Dados do Caged apontam ainda uma alta de 75% nas oportunidades de trabalho na indústria nos primeiros sete meses. “Este é o primeiro grande desafio: retomar o crescimento industrial, mantê-lo e manter o investimento para transformar tecnologicamente a estrutura produtiva brasileira”, diz Uallace Moreira. “Isso significa dizer que não depende só do governo, mas também de uma taxa de juros racional.”
Economistas divergem da avaliação do governo e atribuem o resultado positivo da indústria a um dinamismo conjuntural da atividade. Nesse caso, marcado por um mercado de trabalho aquecido, expansão do crédito e projeção de crescimento de 3% do PIB — curiosamente, essas são as condições para modernizar a estrutura industrial.
Paulo Morceiro, especialista em desenvolvimento industrial, acredita que o Brasil prioriza setores já privilegiados, como a agricultura. O Plano Safra, de crédito para o agro, chegará a quase 450 bilhões de reais de 2024 a 2025, valor superior ao orçamento da NIB para os próximos anos, observa.
Anualmente, é como se a NIB tivesse cerca de 17,5 bilhões de dólares (considerando o câmbio a 5,70 reais) por ano, o que é inferior ao que gasta em política industrial a empresa sul-coreana Samsung, que investe 20 bilhões de dólares. “Uma empresa gasta por ano mais do que toda a nova política industrial brasileira”, diz.
Sem o mesmo nível de recursos, o ideal para Sérgio Vale, economista-chefe da MB Associados, era que o país concentrasse investimentos. Em sua avaliação, a nova iniciativa reprisa a política industrial dos anos 1970, marcada por uma atuação em várias frentes.
“Os EUA estão focando energia verde e semicondutores, e o resto é o setor privado que vai atrás”, diz Vale, que defende um papel do Estado como facilitador para a entrada de insumos e financiador da exportação. “E, para isso acontecer, é preciso também acelerar o processo de integração comercial com os outros países, como o acordo do Mercosul com a União Europeia.”

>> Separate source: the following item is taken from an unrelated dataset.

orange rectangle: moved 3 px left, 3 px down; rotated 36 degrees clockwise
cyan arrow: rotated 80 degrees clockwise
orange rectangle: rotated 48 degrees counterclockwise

Uma das maneiras de garantir competitividade à indústria é corrigir questões estruturais que aumentam os custos de produção no Brasil. Nesse aspecto, a reforma tributária, em debate no Congresso, pode ser benéfica para as manufaturas. A expectativa é que a correção minimize a alta carga de impostos paga hoje pelo setor — estima-se que a carga tributária saia de 42% para 28%.
Mas o custo Brasil, estimado em 1,7 trilhão de reais, e a competição ilegal pelo crime organizado, de 500 bilhões de reais, ainda punem a atividade, segundo Lucchesi, do BNDES e da CNI.

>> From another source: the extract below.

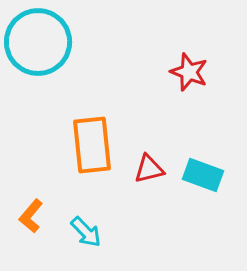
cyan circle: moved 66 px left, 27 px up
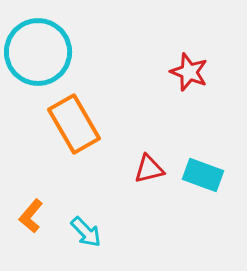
cyan circle: moved 10 px down
orange rectangle: moved 18 px left, 21 px up; rotated 24 degrees counterclockwise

Em meio a esses desafios, o governo tenta avançar com o Programa Mobilidade Verde e Inovação (Mover), de estímulo à descarbonização da frota automotiva brasileira. E em programas como o Brasil Mais Produtivo, que visa elevar a produtividade de até 200.000 empresas de depreciação acelerada, que subsidia parte do custo para novos equipamentos, e com o apoio do BNDES à exportação.
Globalmente, a recuperação do setor industrial está por trás do crescimento de algumas economias emergentes, como a Índia.

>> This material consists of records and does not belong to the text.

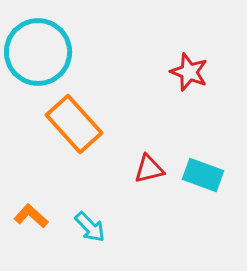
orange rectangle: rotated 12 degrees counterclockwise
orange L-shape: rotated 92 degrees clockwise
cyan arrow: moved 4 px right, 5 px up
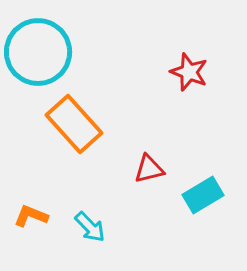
cyan rectangle: moved 20 px down; rotated 51 degrees counterclockwise
orange L-shape: rotated 20 degrees counterclockwise
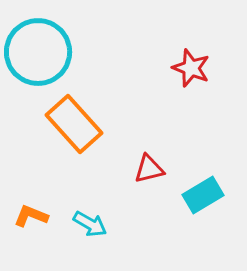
red star: moved 2 px right, 4 px up
cyan arrow: moved 3 px up; rotated 16 degrees counterclockwise
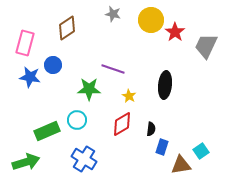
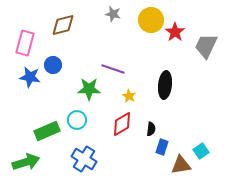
brown diamond: moved 4 px left, 3 px up; rotated 20 degrees clockwise
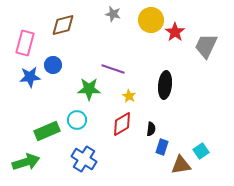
blue star: rotated 15 degrees counterclockwise
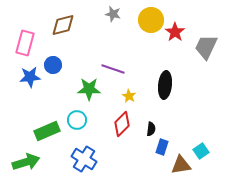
gray trapezoid: moved 1 px down
red diamond: rotated 15 degrees counterclockwise
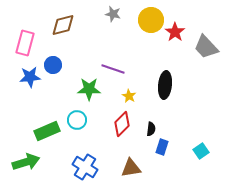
gray trapezoid: rotated 68 degrees counterclockwise
blue cross: moved 1 px right, 8 px down
brown triangle: moved 50 px left, 3 px down
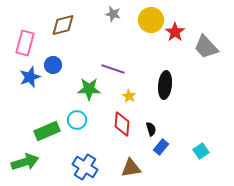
blue star: rotated 15 degrees counterclockwise
red diamond: rotated 40 degrees counterclockwise
black semicircle: rotated 24 degrees counterclockwise
blue rectangle: moved 1 px left; rotated 21 degrees clockwise
green arrow: moved 1 px left
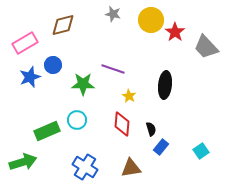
pink rectangle: rotated 45 degrees clockwise
green star: moved 6 px left, 5 px up
green arrow: moved 2 px left
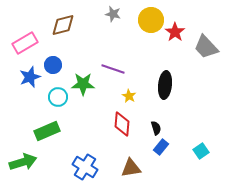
cyan circle: moved 19 px left, 23 px up
black semicircle: moved 5 px right, 1 px up
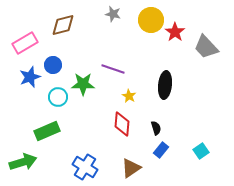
blue rectangle: moved 3 px down
brown triangle: rotated 25 degrees counterclockwise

Em maio, o país registrou um aumento de 7,7% do PIB puxado pelo setor, que recebe subsídios generosos, principalmente para a produção de semicondutores. O processo é favorecido pelo interesse dos EUA em terceirizar ações de suporte.
Algo semelhante ao que acontece no Vietnã, visto como a melhor alternativa à China para a terceirização de sua fabricação.
Não bastassem esses desafios, o republicano Donald Trump se elegeu presidente dos EUA neste mês. A agenda de Trump prevê desregulamentar e desburocratizar a atividade econômica, associando isso a um corte de impostos e a tarifas de importação mais altas.
Se funcionar, atividades de nearshoring ou friendshoring que estavam indo para Índia, México e Vietnã podem voltar para os EUA, segundo o economista Marcos Troyjo, ex-presidente do New Development Bank, o banco de desenvolvimento do Brics. “Isso vai potencialmente diminuir a atratividade de outros países que também estão buscando sua revitalização industrial, como é o caso do Brasil”, diz Troyjo.
Tudo isso posto, o cenário é ambíguo: se os erros do passado ainda rondam, o futuro parece promissor, especialmente pela vocação verde nacional. “O Brasil pode ser para a energia verde o que a Arábia Saudita foi para a energia fóssil”, diz Lucchesi, do BNDES e da CNI. “Mas há um ponto importante nisso: teremos de fazer um projeto de país mais coerente.”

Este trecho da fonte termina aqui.